No Mr. GameObject, I expect you to die.

We were talking about iterator.next() modifying the backing collection, which obviously violates the contract of .next().

I may have missed something, but couldn’t the actual creation of the iterator (ie. collection.iterator()) actually strip out any dead objects? Then the iterator just behaves normally.

Although I’d be slightly worried that the reported size (via .size()) of a collection and the amount of objects you iterate over could not match up. That might trip you up if you’re not careful (say, allocating an array and then iterating to fill it up). I don’t think you can get a 100% safe collection with the iterator trick, but it’s probably close enough that the bugs would be rare if you’re aware of it.

Doh. I missed that entirely.

That’s exactly how it is done. One iterator wrapping another.

[quote=“Orangy Tang,post:42,topic:40000”]
It isn’t the aim to create a general purpose collection/iterator pair. The purpose is the write a specialized piece of code that solves a specific problem, and should be regarded an implementation detail, not part of a (defendable) public API.

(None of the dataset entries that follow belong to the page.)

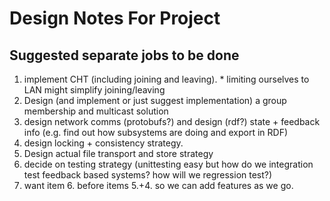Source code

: # Design Notes For Project #

## Suggested separate jobs to be done ##

  1. implement CHT (including joining and leaving).
    * limiting ourselves to LAN might simplify joining/leaving
  1. Design (and implement or just suggest implementation) a group membership and multicast solution
  1. design network comms (protobufs?) and design (rdf?) state + feedback info (e.g. find out how subsystems are doing and export in RDF)
  1. design locking + consistency strategy.
  1. Design actual file transport and store strategy
  1. decide on testing strategy (unittesting easy but how do we integration test feedback based systems? how will we regression test?)
  1. want item 6. before items 5.+4. so we can add features as we go.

I really wonder what makes this trivial problem so confusing.

Aye he did, except he did it clearly in just a few words without any assumptions, egotism, or argumentativeness. Like a breath of fresh air!

The problem had long been solved, without assumptions, egotism or argumentativeness, before the part about weak references.

You guys are great. So much smart and fun in one thread.

So much complexity for such a trivial thing :emo:

Cas :slight_smile:

What are you talking about? Just last night I got 90% done scoping out my AbstractEntityLifeCycleCollectionFactory. I just need to connect a concrete implementation thereof to one of my XMLConfigurationEnterprise Beans and I should be 60% of the way to being 30% done! :slight_smile:

Although the discussion has touched on a lot of different topics and whatnot, an iterator that removes dead entities in the background during iteration doesn’t strike me as all that complex to write or to use.